第四章では「文学は何を・どのように読めばよいか」が語らており、読書ガイド風になっている。実際に巻末にはおススメ50作品が紹介されているが、少なくとも私はこの50冊を順番に読んでいきたいと思っている。第五章は、座談会形式で「アンナ・カレーニナ読書会」の様子が収められているが、これはインテリ学生とのやり取りで、こういうものかと興味深く読んだ。

作中、最も衝撃を受けたフレーズは、この部分だ。

西洋では文学者に「人生の教師」といった称号が与えられているとき、今なお文学者を社会外存在とみなし、その社会的責任などということをいうのは、ヤボだというような傾向がつよいのは、日本の文学界がいかに遅れた段階にあるかを示すものである。

先日、芥川賞の受賞者の会見を見た。
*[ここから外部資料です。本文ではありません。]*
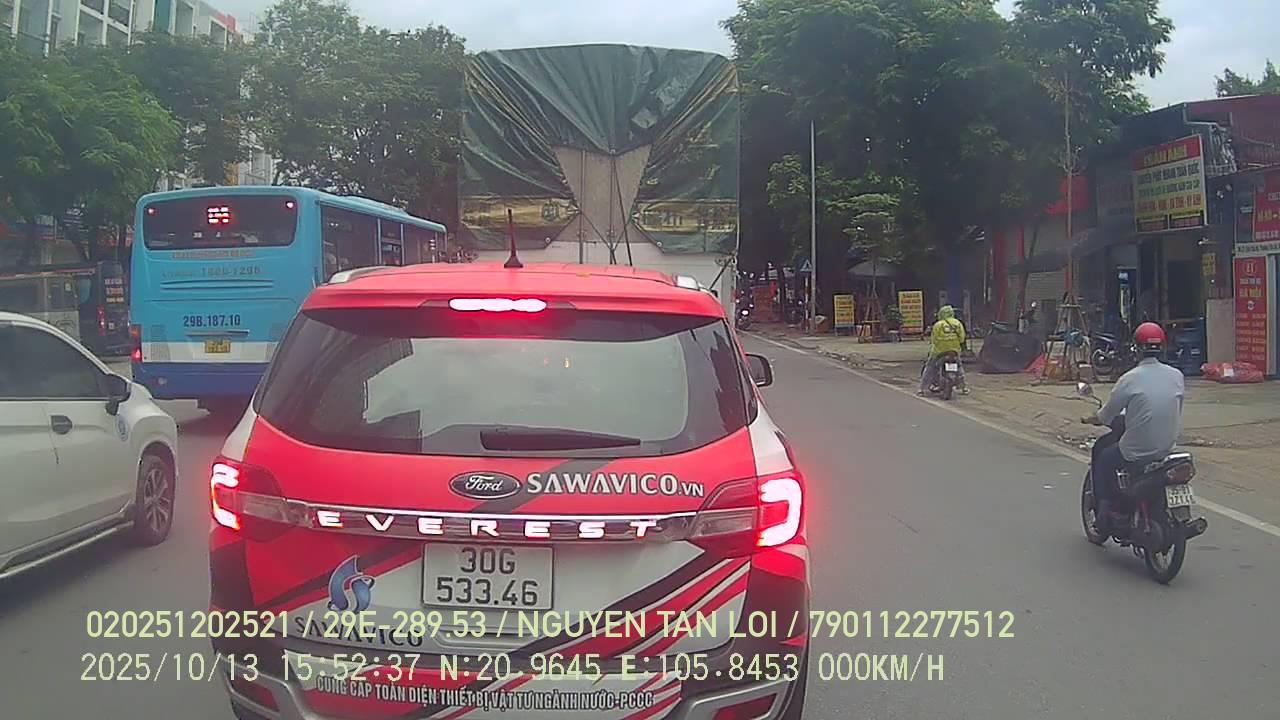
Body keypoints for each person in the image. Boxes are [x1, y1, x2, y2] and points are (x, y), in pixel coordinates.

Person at [1082, 322, 1185, 532]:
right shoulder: (1177, 375)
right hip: (1167, 448)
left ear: (1136, 348)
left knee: (1105, 457)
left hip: (1136, 450)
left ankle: (1103, 513)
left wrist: (1091, 418)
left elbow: (1107, 414)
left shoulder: (1129, 379)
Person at [918, 305, 968, 396]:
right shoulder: (958, 323)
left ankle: (922, 389)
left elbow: (934, 339)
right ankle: (964, 387)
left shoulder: (938, 324)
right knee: (959, 367)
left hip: (939, 351)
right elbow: (962, 338)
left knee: (929, 368)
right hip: (954, 350)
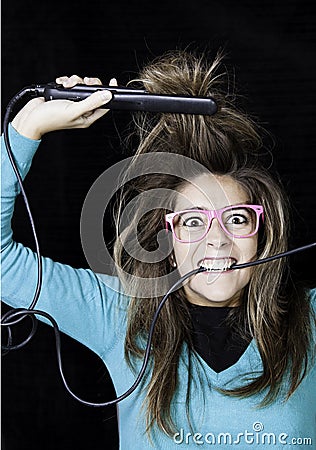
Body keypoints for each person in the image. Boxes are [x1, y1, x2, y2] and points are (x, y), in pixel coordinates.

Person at [1, 51, 315, 449]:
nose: (216, 239)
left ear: (261, 233)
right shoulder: (119, 316)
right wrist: (25, 127)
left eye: (237, 219)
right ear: (167, 242)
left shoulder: (311, 322)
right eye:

こういった「人生の教師」といった風格は無く、ただ、書き続けていたら賞を貰った、今後も誠実に書いていきたい的な発言であった。作品とは関係ないかも知れないが、やはり何らかの閉塞感が支配しているのだろう。今、メディアでは主に「人生」「社会」っぽいものを語っているのは「コメンテーター」や「成功者」という素性も素養も怪しげなヒトビトで、話題にするのはもちろん「他人の悪口」「飯か旅の話」「健康の秘訣」「金の儲け方」「弱者への誹謗中傷」である。辟易する。ちなみにこの本は1950年に書かれている。恐ろしい話だ。

これを読んで文学中年を気取る気は全くないが、惰性的な読書から一部脱却してみたいという気にはなった。ただ、人に眠りが必要なように、ときには力を抜いて読む文章も必要である。というわけで、本稿も矛盾していない。

では、まず「デカメロン」から読んでみます。